How does Bedouin society regard divorced women? Literature indicates that divorce affects a man’s social status less than it does for women. Men may even betroth themselves to another woman on the very same day of divorce, while the woman is required to wait forty days before she can remarry. Stigma is often attached to a woman’s second marriage as she is already experienced in sexual intercourse, and may thus be seen as defying Bedouin codes of conduct. This observation is congruent with the previously discussed emphasis on modesty (hasham) and honour (ird).

However, it is important not to over-state this gender inequality in divorce as literature still offers some contradictory viewpoints on this matter. There exist works claiming that divorce and remarriage carry little social stigma for a woman. According to scholar Alan Koehane, “Depending on the reasons for her dissatisfaction, (a woman’s) family may or may not side with her, but they have to respect her decision (of escaping from her marriage). Her husband, too, will soon have to agree to a divorce”. Koehane also believes that both men and women can remarry without any damage to their reputation.

Whether or not divorce entails social stigma for women, the fact remains that divorced women often suffer emotionally. If they remarry, they may be restricted to being a man’s second or third wife, something which is further emotionally draining.

But, things are now changing with an increasing number of Bedouin women getting highly educated. This creates problems in finding a suitable match within the community for remarriage. As a result, more women are opting to remain single or divorced despite the apparent stigma attached to it.

Bedouin marriage from an economic and social perspective
Bedouin marriage is not simply between the man and the woman, it is rife with underlying economic and social aims.

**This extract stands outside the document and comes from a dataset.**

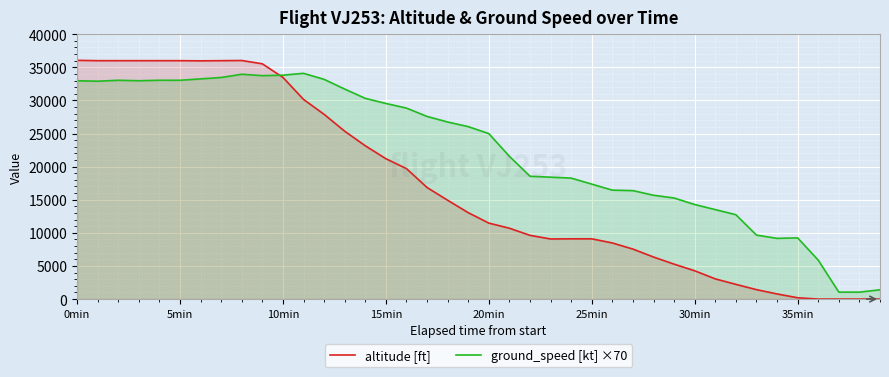

What value does the altitude [ft] series have at 18?

14925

Marriage establishes connections between two Bedouin families. It is not uncommon for Bedouin parents to arrange marriages for their children. According to Bedouin Law, a man that does not agree with the choice of spouse for his daughter, sister or cousin has the power to stop the wedding. Thus, romantic love is seen as a feeble basis for marriage. Instead, criteria for marriage include:
  • Character
  • Reputation (very important from a social standpoint, as marrying into a family of high reputation can increase a family’s social standing)
  • Economic status of prospective in-laws.

Thus, Bedouin marriage criteria focus more on the social and the economic than the individual. Even the practices we discussed earlier – endogamy and polygamy have economic and social functions for the Bedouins. According to Islamic law, marriage involves a bride-price, also known as Mahr. This is an amount that the groom’s family must pay to the bride’s guardian (father) to cover purchases such as clothing and jewellery. Mahr is seen as a form of economic security for the bride in the event of a mishap. As noted earlier, men and women usually do not socialize with each other – except during wedding ceremonies. Thus, weddings – usually huge affairs involving dance and song – have important social functions for the Bedouins.

The Bedouins' Marriage Practices - Anthropology & the Human Condition
Figure 7: The gathering of Bedouin men in Jordan

This gathering of Bedouin men in the absence of women is an example of the gender segregation that exists in Bedouin society. Weddings, then, are a common ground for both sexes to meet, and sometimes even serve as an opportunity for both Bedouin men and women to find love. Post-marriage, the newly formed nuclear family tends to remain within the larger domestic unit until it is economically stable enough to survive on its own.

Connecting the dots...
We hope to have given you an unbiased understanding of Bedouin marriage. Marriage among the Bedouins is affected by myriad internal and external factors. Internal beliefs have led to the commonality of practices such as endogamy, polygamy (polygyny, in particular) and the value placed on modesty and chastity. But these practices and values are also influenced by overarching social and economic factors. Lastly, studying divorce is as important as analyzing marriage, and we hope to have painted a holistic picture of Bedouin divorce - from the perspectives of both the men and the women.